Vós sois o sal da terra. ... Vós sois a luz do mundo. ... Assim também brilhe a vossa luz diante dos homens, para que vejam as vossas boas obras e louvem o vosso Pai que está nos céus. (Mateus 5.13-16)
Você já fez memória de momentos tristes da sua vida? qual sentimento resulta disso? Qual compromisso de vida renasce?
Hoje, 27 de janeiro, é o dia criado pela Organização das Nações Unidas (ONU) como Dia Internacional em Memória do Holocausto. Para lembrar a data a Confederação Israelita do Brasil (CONIB), Federação Israelita de São Paulo (FISESP) e a Congregação Israelita Paulista (CIP) organizam evento em São Paulo. O Sínodo Sudeste recebe convite e, sim, participará.
Enquanto preparo-me para o evento, vem-me à memória as duas visitas que fiz a campos de concentração nazistas. Em 1995, como jovem estudante intercambista, visitei Dachau e em 2016 visitei com um grupo de colegas o campo de concentração em Buchenwald, ambos na Alemanha.
Foram visitas difíceis. Passar pelos corredores do campo de concentração e imaginar a saga de vida e morte daquelas pessoas gera um sentimento horrível. As celas apertadas, os alojamentos amontoados, as escassas refeições, os trabalhos forçados, as câmeras de gás, os fuzilamentos, os crematórios ... Indescritível o sentimento. Uma dor imensa toma conta do coração.

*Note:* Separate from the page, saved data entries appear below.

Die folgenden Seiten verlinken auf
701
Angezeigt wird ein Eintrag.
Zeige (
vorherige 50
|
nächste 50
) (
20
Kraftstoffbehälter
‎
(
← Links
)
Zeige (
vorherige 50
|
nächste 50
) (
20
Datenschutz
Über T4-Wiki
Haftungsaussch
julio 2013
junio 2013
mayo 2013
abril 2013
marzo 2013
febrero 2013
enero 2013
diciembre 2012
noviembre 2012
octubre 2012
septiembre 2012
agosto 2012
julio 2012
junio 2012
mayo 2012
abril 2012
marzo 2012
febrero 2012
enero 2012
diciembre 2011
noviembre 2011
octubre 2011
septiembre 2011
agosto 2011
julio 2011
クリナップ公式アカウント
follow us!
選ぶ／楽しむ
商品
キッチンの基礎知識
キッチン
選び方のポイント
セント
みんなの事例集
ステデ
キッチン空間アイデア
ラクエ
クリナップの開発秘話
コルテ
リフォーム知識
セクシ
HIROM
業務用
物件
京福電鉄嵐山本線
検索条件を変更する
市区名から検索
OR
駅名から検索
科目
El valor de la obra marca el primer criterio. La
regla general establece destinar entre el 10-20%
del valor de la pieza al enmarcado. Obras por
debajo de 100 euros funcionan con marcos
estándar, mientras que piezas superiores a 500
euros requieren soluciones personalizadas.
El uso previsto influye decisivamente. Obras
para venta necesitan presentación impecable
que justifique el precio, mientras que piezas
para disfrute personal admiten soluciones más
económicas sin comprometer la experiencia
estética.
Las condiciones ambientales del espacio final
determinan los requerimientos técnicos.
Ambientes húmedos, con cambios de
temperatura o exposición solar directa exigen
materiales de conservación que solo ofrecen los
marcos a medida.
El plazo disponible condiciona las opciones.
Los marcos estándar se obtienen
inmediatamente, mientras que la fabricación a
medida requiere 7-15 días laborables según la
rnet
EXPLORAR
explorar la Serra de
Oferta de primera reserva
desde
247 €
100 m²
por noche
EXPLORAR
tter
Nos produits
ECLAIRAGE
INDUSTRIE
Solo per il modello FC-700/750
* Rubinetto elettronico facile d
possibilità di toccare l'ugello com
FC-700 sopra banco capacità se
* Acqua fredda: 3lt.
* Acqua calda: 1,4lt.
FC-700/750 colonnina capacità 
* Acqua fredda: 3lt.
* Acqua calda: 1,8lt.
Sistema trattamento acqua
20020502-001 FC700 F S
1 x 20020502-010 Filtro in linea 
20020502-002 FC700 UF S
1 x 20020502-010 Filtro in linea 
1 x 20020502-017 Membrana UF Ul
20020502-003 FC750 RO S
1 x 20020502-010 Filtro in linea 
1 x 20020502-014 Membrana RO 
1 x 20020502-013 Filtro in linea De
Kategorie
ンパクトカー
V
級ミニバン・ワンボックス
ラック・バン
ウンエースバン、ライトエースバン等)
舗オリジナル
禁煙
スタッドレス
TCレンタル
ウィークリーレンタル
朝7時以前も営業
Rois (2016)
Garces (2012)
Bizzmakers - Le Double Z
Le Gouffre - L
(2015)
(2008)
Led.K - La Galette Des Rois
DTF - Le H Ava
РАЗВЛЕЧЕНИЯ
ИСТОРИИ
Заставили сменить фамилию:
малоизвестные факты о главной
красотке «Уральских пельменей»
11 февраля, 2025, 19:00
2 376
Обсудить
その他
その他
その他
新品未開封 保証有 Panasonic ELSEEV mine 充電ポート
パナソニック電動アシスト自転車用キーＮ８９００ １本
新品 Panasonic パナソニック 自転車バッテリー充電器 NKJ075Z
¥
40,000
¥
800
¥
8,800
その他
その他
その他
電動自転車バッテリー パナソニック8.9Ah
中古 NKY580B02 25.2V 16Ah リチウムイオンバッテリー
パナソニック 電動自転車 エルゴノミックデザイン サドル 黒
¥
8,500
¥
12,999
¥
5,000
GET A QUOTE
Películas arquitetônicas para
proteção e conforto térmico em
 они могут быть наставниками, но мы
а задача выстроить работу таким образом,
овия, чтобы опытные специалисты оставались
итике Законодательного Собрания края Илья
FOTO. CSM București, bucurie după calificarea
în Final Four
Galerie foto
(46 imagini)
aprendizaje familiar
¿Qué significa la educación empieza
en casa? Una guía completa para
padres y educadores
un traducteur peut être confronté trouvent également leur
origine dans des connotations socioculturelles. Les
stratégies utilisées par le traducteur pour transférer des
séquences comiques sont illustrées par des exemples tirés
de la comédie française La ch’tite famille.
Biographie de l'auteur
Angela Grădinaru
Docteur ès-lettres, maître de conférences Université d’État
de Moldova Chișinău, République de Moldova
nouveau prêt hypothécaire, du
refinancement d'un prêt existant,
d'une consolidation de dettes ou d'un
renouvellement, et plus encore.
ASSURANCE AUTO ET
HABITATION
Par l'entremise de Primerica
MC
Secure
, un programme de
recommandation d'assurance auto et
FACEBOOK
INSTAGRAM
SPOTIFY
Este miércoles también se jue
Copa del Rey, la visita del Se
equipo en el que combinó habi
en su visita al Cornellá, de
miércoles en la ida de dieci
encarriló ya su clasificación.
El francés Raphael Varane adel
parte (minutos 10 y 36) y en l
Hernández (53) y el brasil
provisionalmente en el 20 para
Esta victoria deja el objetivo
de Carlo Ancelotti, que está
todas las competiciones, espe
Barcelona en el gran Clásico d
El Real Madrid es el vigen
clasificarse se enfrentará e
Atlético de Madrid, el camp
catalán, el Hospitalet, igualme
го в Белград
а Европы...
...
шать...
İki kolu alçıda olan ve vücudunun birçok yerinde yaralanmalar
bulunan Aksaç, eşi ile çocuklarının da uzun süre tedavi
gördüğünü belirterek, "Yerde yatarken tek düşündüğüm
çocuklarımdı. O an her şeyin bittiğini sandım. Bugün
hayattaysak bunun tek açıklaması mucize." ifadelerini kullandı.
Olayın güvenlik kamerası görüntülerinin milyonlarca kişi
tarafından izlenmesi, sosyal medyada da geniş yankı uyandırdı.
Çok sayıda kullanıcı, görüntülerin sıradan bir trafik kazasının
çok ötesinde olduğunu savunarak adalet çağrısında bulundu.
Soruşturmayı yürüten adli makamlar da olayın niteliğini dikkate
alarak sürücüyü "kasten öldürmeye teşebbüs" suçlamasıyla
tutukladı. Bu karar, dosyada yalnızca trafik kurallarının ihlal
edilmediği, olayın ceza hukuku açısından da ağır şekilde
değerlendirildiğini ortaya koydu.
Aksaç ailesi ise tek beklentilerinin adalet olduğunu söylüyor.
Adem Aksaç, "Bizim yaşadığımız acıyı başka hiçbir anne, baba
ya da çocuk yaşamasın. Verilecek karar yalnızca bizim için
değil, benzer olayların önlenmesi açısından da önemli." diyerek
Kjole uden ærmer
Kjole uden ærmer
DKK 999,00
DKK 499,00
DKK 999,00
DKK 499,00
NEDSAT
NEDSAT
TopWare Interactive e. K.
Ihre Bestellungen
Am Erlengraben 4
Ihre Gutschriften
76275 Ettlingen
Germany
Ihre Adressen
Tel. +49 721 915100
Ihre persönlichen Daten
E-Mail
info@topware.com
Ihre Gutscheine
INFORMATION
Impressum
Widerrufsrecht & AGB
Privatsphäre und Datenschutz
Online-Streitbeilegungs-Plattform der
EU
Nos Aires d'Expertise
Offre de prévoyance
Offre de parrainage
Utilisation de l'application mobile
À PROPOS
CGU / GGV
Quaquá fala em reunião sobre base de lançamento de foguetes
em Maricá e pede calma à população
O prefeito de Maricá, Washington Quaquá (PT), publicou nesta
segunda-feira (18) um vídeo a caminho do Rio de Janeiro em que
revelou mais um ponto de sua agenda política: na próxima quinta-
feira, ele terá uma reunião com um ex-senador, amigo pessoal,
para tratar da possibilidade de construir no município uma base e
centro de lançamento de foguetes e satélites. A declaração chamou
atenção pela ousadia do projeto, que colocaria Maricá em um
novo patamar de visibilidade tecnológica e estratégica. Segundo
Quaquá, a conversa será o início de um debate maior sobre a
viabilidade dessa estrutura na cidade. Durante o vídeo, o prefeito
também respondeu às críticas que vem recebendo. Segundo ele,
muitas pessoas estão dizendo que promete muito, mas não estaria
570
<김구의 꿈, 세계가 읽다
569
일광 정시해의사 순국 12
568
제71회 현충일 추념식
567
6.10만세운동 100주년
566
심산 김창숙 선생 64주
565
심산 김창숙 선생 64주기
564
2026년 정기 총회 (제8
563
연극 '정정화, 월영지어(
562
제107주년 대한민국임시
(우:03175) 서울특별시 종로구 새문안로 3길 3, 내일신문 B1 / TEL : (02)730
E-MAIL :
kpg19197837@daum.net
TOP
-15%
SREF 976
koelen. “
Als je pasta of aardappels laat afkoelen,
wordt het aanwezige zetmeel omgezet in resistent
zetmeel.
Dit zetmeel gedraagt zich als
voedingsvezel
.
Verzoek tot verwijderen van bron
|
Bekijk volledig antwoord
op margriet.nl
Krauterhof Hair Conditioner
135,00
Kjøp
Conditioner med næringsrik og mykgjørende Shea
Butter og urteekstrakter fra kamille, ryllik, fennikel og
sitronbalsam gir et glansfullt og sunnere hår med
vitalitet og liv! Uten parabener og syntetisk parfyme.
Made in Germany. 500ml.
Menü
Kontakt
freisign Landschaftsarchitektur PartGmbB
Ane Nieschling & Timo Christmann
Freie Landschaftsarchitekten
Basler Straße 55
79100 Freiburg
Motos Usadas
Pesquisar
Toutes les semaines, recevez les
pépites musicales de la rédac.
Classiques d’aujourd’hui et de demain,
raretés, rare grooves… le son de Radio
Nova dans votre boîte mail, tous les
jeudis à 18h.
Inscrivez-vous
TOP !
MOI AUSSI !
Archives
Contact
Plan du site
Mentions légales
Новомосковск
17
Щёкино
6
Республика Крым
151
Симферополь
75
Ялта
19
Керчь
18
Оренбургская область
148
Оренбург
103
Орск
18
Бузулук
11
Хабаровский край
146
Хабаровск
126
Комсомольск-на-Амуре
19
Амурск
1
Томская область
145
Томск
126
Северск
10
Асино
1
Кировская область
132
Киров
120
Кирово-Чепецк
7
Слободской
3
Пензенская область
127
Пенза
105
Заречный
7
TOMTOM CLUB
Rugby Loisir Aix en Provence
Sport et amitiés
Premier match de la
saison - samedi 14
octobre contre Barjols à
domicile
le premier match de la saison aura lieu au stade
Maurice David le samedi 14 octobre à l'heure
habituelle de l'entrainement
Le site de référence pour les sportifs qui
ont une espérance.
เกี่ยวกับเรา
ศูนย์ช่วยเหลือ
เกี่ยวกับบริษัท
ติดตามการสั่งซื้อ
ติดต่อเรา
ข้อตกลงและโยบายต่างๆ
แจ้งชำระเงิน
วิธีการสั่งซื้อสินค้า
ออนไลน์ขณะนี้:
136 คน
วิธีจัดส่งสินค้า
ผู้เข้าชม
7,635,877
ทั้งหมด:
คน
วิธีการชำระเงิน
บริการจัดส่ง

Mas também questionamentos e leituras críticas da história são feitos. Surgem perguntas como: por quais razões a humanidade demorou tanto para dar-se conta do que estava acontecendo? O que aconteceu para que ouvidos não ouvissem e as bocas não gritassem pela vida e liberdade das pessoas? Por quais motivos o Evangelho não foi suficiente para oferecer resistência contundente à situação vivida e silenciaram as pessoas de fé? Nunca pudemos, suficientemente, oferecer respostas.
Fato é que a humanidade deu-se conta tardiamente do que realmente estava acontecendo. A Igreja também – exceção para a voz da Igreja Confessante, um pequeno grupo do qual fazia parte, entre outros, Dietrich Bonhoeffer, morto no campo de concentração de Flossenbürg. A consequência do silêncio paralisante e de um governo nazista autoritário são os mais de 6 milhões de pessoas mortas, sobretudo judeus e minorias.
A situação da Europa não ficou distante do Brasil. Chegou até nós por cartas, radiodifusão, símbolos, livros, ... Também aqui as pessoas se dividiram em manifestações de encantamento com a força do governo nazista e a tragédia humanitária que estava se instalando. Este é tema que deve continuar sendo refletido em nosso meio.
Ajuda nesta reflexão perceber que o mundo criou estratégias no pós guerra para evitar a repetição dos fatos. Entre as respostas oferecidas destaco duas: a criação da ONU e movimentos para manter viva a memória.
Entre as tarefas da ONU estava a de alimentar diálogos para que houvessem governos mais democráticos e menos autoritários em todo o mundo. Surge desta reflexão um modelo de Constituição que resguarda os direitos das pessoas como fundamentais. Muitos países acolheram estas constituições como forma de organizar seu governo. O Brasil a acolheu com a constituição cidadã de 1988. A premissa evangélica da defesa da vida está agora também nas Constituição Federal de nosso país.
O evento de hoje na Congregação Israelita de São Paulo está inserido na segunda estratégia. O holocausto acontecido não deve se repetir. Com nenhum povo. Isso quer ser um compromisso da humanidade e especialmente o deverá ser da Igreja. “Nie Wieder” (nunca mais) é o mote impulsionador desta ideia. Lembrar para não esquecer.
Não repetir os pensamentos de que há diferenciações entre vidas humanas que se justifiquem; que uma raça é superior a outra; que uma cor de pele é mais importante do que a outra; o pensamento de que se algo deu errado é porque precisa existir um culpado e então mata-lo; não sustentar governos autoritários; não divulgar notícias falsas; não usar a religião e a fé das pessoas como fonte de discriminação; ... Mas ser comprometido com a vida de todas as pessoas, com a verdade, com a justiça, com o perdão, com a democracia, com a paz...
Deus nos guarde, como Igreja Evangélica de Confissão Luterana no Brasil, na missão de cuidar da vida de todas as pessoas (João 10.10) e ser sal e luz no mundo (Mt 5.13-16). Deus nos conceda reflexões honestas, autocríticas e a fé evangélica capaz de reafirmar “nunca mais”.